Project DIGITS features the new Nvidia GB10 Grace Blackwell Superchip with 20 Arm cores and is designed to offer a “petaflop” (at FP4 precision) of GPU-AI computing performance for prototyping, fine-tuning and running large AI models. (Mandatory floating point explainer may be helpful here.)

Since the release of the G8x line of video cards (2006), Nvidia has done a good job of providing CUDA tools and libraries available across the entire line of GPUs. The ability to use a low-cost customer video card for CUDA development has helped create a vibrant ecosystem of applications. Due to the cost and scarcity of performant GPUs, the DIGITS project should enable more LLM-based software development. Like a low-cost GPU, the ability to run, configure, and fine-tune open transformer models (e.g., llama) on a desktop should be attractive to developers. For example, by offering 128GB of memory, the DIGITS system will help overcome the 24GB limitation on many lower-cost consumer video cards.

Scant Specs

The new GB10 Superchip features an Nvidia Blackwell GPU with latest-generation CUDA cores and fifth-generation Tensor Cores, connected via NVLink-C2C chip-to-chip interconnect to a high-performance Nvidia Grace-like CPU, which includes 20 power-efficient Arm cores (ten Arm Cortex-X925 and ten Cortex-A725 CPU cores . Though no specs were available, the GPU side of the GB10 is assumed to offer less performance than the Grace-Blackwell GB200. To be clear; the GB10 is not a binned or laser trimmed GB200. The GB200 Superchip has 72 Arm Neoverse V2 cores combined with two B200 Tensor Core GPUs.

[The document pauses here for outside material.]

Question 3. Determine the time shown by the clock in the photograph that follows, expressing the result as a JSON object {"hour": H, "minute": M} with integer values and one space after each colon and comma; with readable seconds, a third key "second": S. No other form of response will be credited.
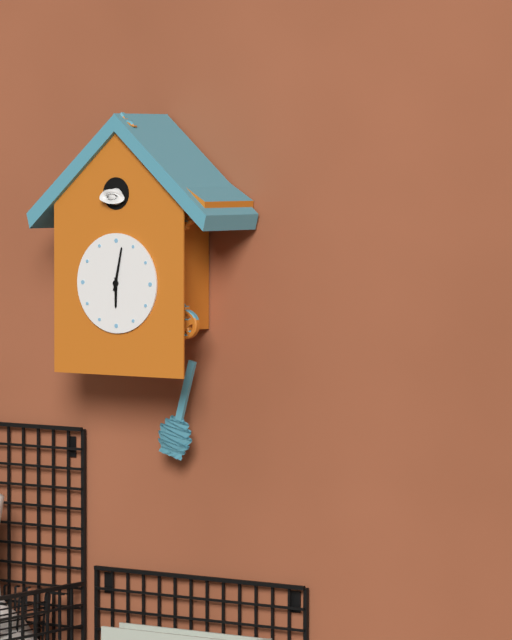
{"hour": 6, "minute": 2}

The defining feature of the DIGITS system is the 128GB (LPDDR5x) of unified, coherent memory between CPU and GPU. This memory size breaks a “GPU memory barrier” when running AI or HPC models on GPUs; for instance, current market prices for the 80GB Nvidia A100 vary from $18,000 to $20,000. With unified, coherent memory, PCIe transfers between CPU and GPU are also eliminated. The rendering in the image below indicates that the amount of memory is fixed and cannot be expanded by the user. The diagram also indicates that ConnectX networking (Ethernet?), Wifi, Bluetooth, and USB connections are available.

The system also provides up to 4TB of NVMe storage. In terms of power, Nvidia mentions a standard electrical outlet. There are no specific power requirements, but the size and design may give a few clues. First, like the Mac mini systems, the small size (see Figure 2) indicates that the amount of generated heat must not be that high. Second, based on the images from the CES show floor, no fan vents or cutouts exist. The front and back of the case seem to have a sponge-like material that could provide air flow and may serve as whole system filters. Since heat design indicates power and power indicates performance, the DIGITS system is probably not a screamer tweaked for maximum performance (and power usage), but rather a cool, quiet, and proficient AI desktop system with an optimized memory architecture.

Figure 1: Nvidia project DIGITS internal render. (Source: Nvidia)

As mentioned, the system is incredibly small. The image below offers some perspective against a keyboard and monitor (There are no cables shown. In our experience, some of these small systems can get pulled off the desktop by the cable weight.)

Figure 2: Nvidia project DIGITS system on desktop with magnified view. (Source: Nvidia)

AI on the desktop

Nvidia reports that developers can run up to 200-billion-parameter large language models to supercharge AI innovation. In addition, using Nvidia ConnectX networking, two Project DIGITS AI supercomputers can be linked to run up to 405-billion-parameter models. With Project DIGITS, users can develop and run inference on models using their own desktop system, then seamlessly deploy the models on accelerated cloud or data center infrastructure.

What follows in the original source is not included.